Will the European Commission’s new adequacy decision finally promote transatlantic data transfers between the U.S. and the EU?
On 13/12/2022, the European Commission initiated a procedure for its adoption. In doing so, it relies on the decree issued by U.S. President Biden and the regulations issued by U.S. Attorney General Garland. After the EU-US Privacy Shield was declared invalid by the Schrems II ruling, the transfer of personal data from the EU to the USA has not been clearly regulated and has become significantly more difficult. The new decision could thus represent the third chance for regulated data flows. The draft has already been submitted to the European Data Protection Committee (EDSA) and must still be confirmed by the EU member states. Can we look forward to a change that will be liberating and more secure for all sides?

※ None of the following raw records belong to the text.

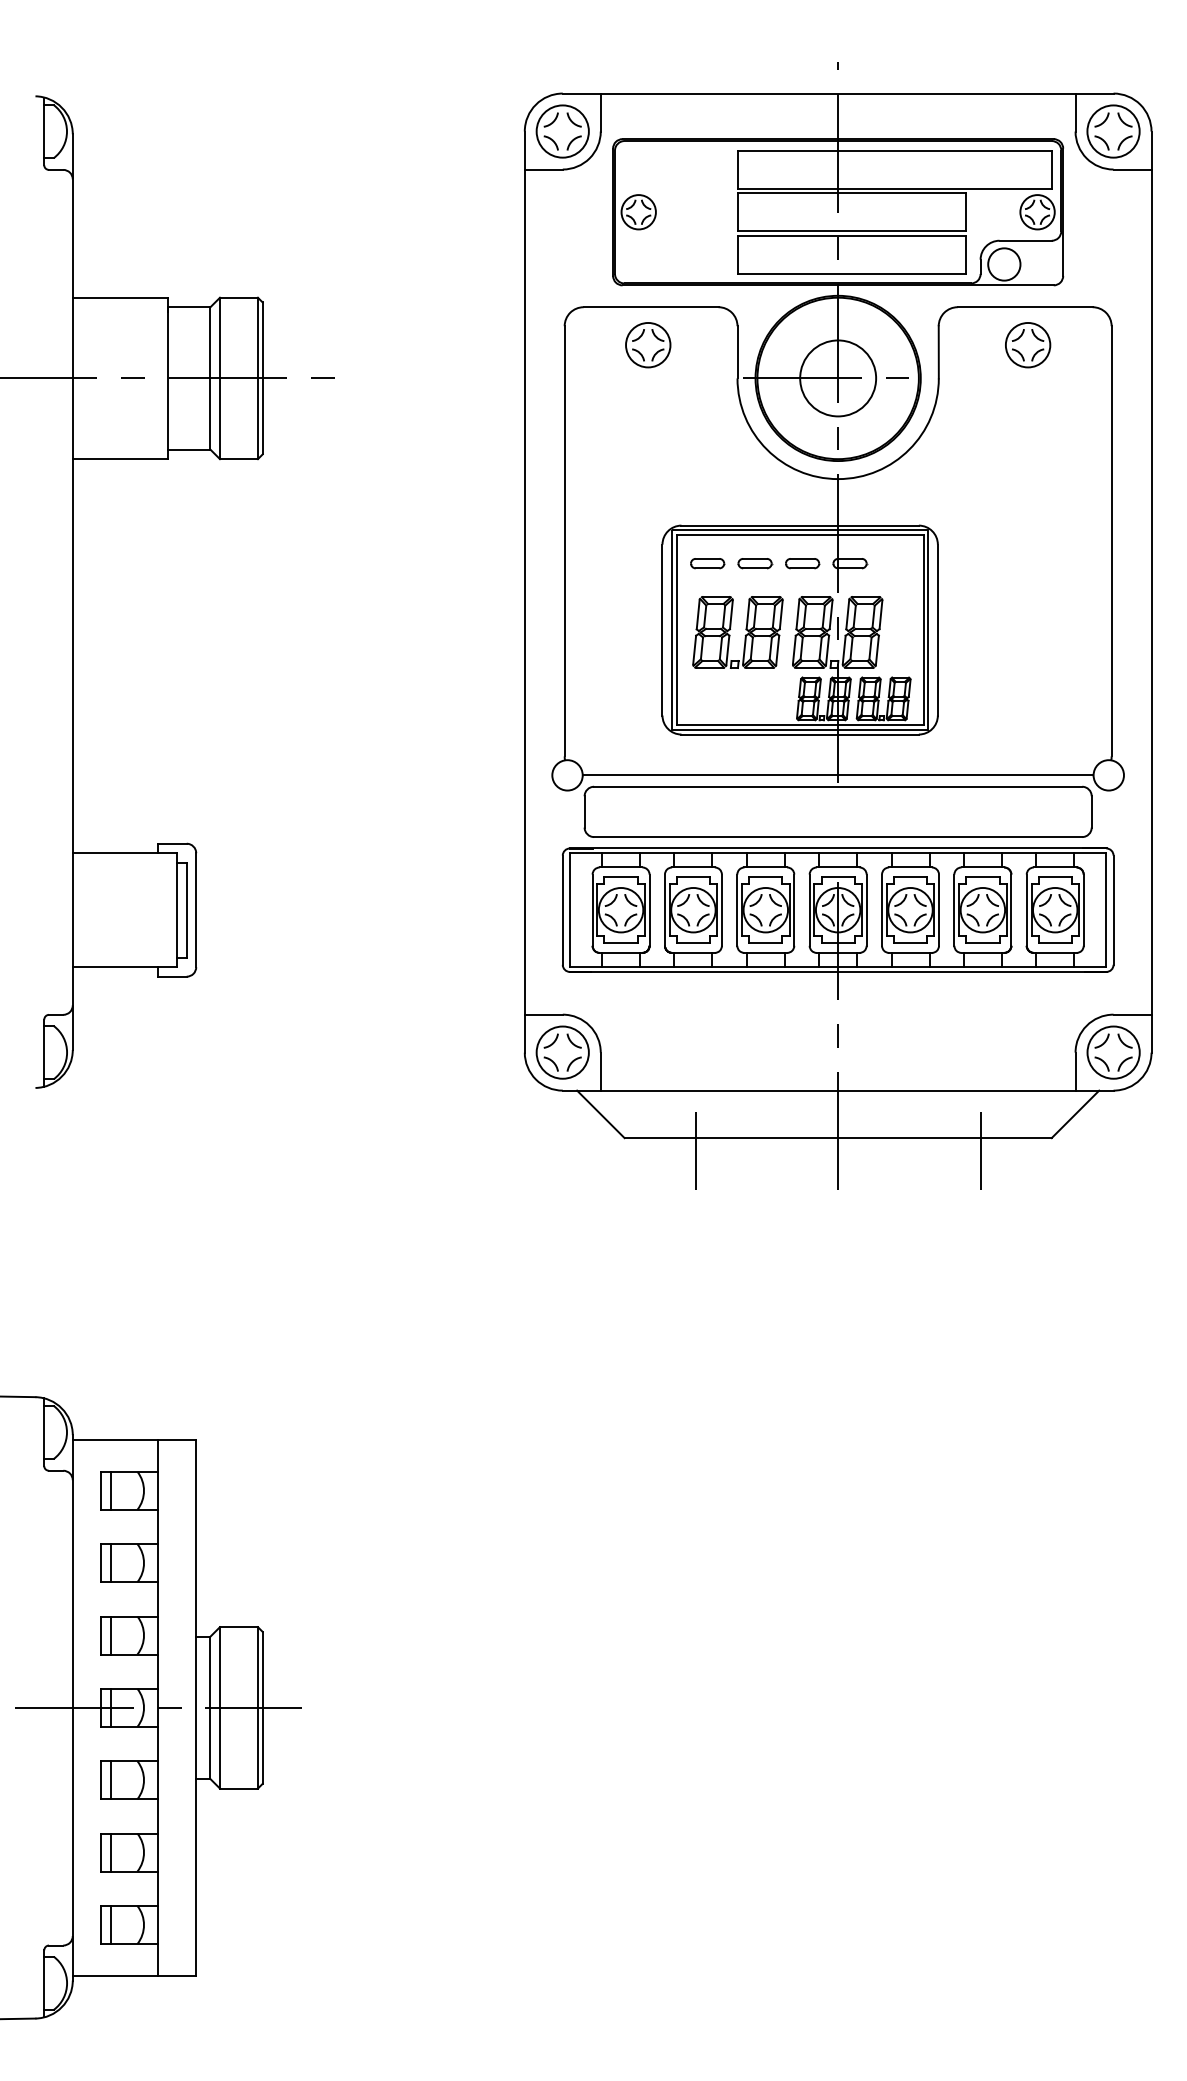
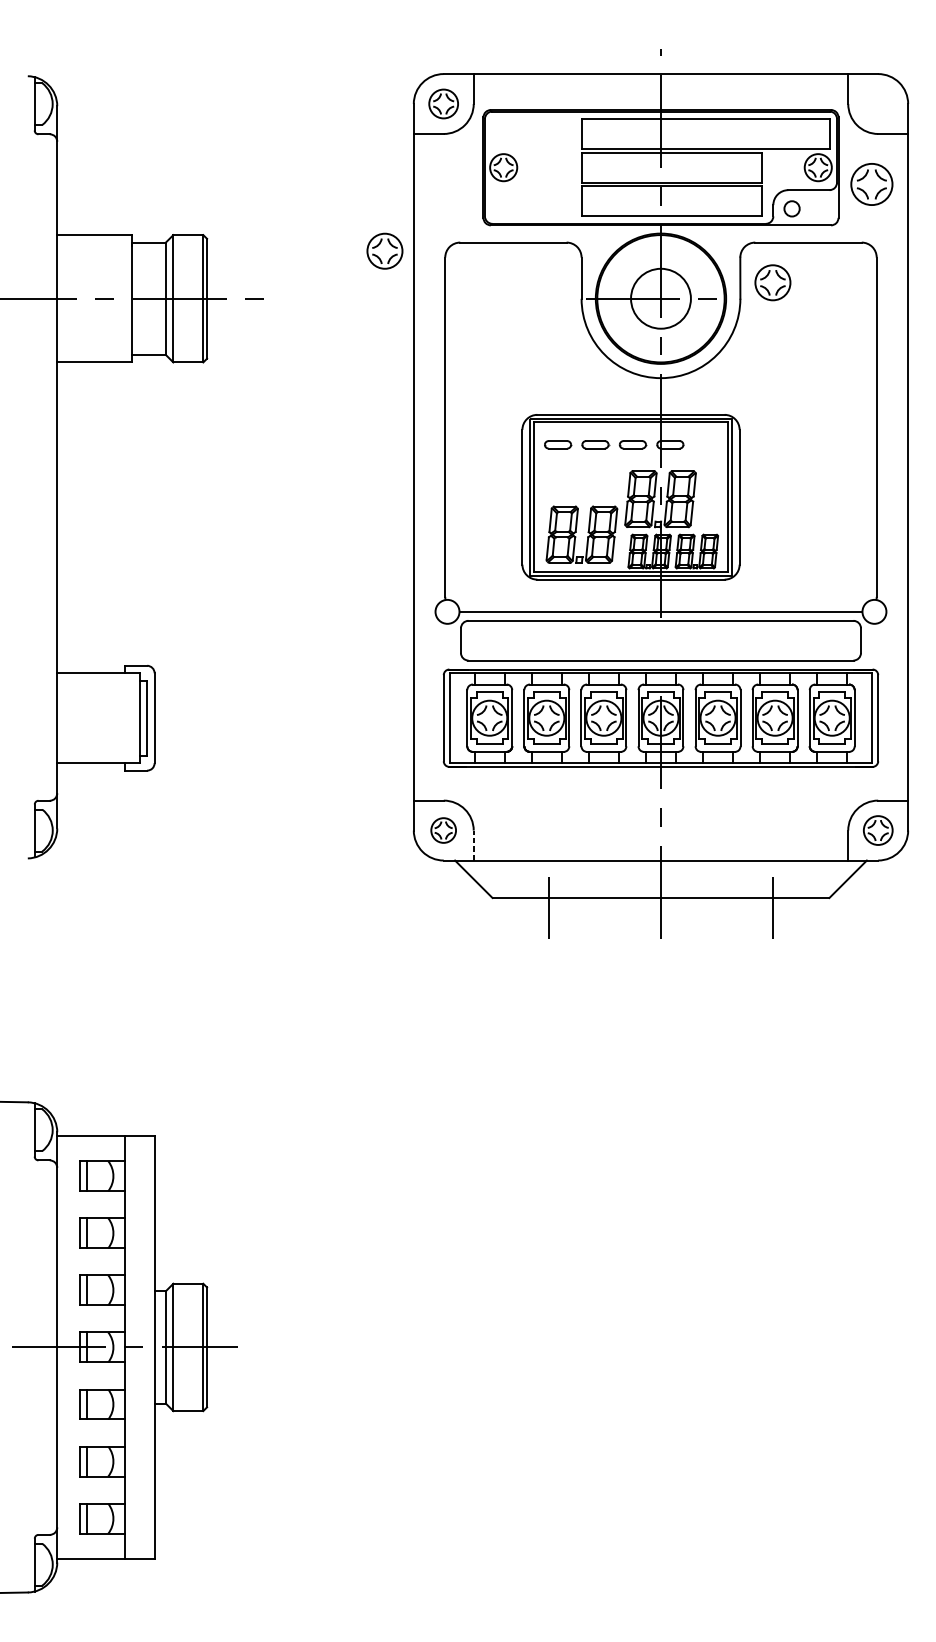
part: (562, 131) -> (443, 103), size x0.7
part: (1113, 131) -> (871, 184), moved
circle: (1004, 264) -> (792, 208), size x0.6
part: (648, 345) -> (385, 251), moved
part: (1028, 345) -> (773, 283), moved
part: (731, 629) -> (576, 532), moved
part: (562, 1052) -> (443, 830), size x0.6
part: (1113, 1052) -> (878, 830), size x0.7
line: (600, 1071) -> (473, 845), solid -> dashed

What is an adequacy decision?
The Commission has the possibility to determine the existence of an adequate level of protection in a given third country after appropriate examination. The determination may also be limited to a specific area or sector in the third country, or even to specific categories of data. An adequate level of protection exists where the third country, on the basis of its domestic law and its application of that law, the existence and effective functioning of one or more independent supervisory authorities, and its international commitments, has a level of protection equivalent to that afforded by the General Data Protection Regulation.
A data transfer based on such an adequacy decision does not require any further approval by the national supervisory authority responsible for the controller or processor. The other requirements of the General Data Protection Regulation regarding the permissibility of data processing apply independently (“two-step test”).
The General Data Protection Regulation provides for the continued application of adequacy decisions already issued (Art. 46 (5) sentence 2 DS-GVO). Such exist for the following countries:
- Andorra
- Argentina
- Faroe Islands
- Guernsey
- Israel
- Isle of Man
- Japan
- Jersey
- Canada (for commercial organizations only)
- New Zealand
- Republic of Korea (South Korea)
- Switzerland
- Uruguay
- United Kingdom
Data transfer to the US possible again soon?
Especially for IT companies like SaaS providers, a constant problem is that a transfer of user data to the USA, according to Shrems II is very difficult. It is therefore quite a hopeful moment that after almost a year of intense negotiations, the EU Commission has published the proposal for a new adequacy decision: 134 pages full of opportunity to give an adequate level of protection to U.S. data protection law under Article 45 GDPR. If the decision comes into force in the coming months, companies and organizations will be able to link up with the so-called EU-US Data Privacy Framework and transfer personal data from the EU to the USA.
The European Court of Justice (ECJ) has ruled that such a decision does not necessarily require functionally equivalent data protection to the EU level, but that data protection must be effectively implemented. This, in turn, the U.S. could not guarantee, for example, through the Foreign Surveillance Act. It is questionable, of course, whether President Joe Biden’s Executive Order 14086, can change that. U.S. services are to ensure in the future that their data collections are “necessary and proportionate” and that they are better controlled in their data collections.
Otherwise, the new Privacy Shield is expected to function similarly to the old one. Again, no automatism provided. U.S. companies that want to slip under the EU-U.S. Data Privacy Framework must register with the trade regulator FTC and accept the associated obligations.
Of course, it remains to be seen how a final version of the decision will read…and in corporate planning, it should then also be noted that there will certainly be lawsuits against a new adequacy decision as well.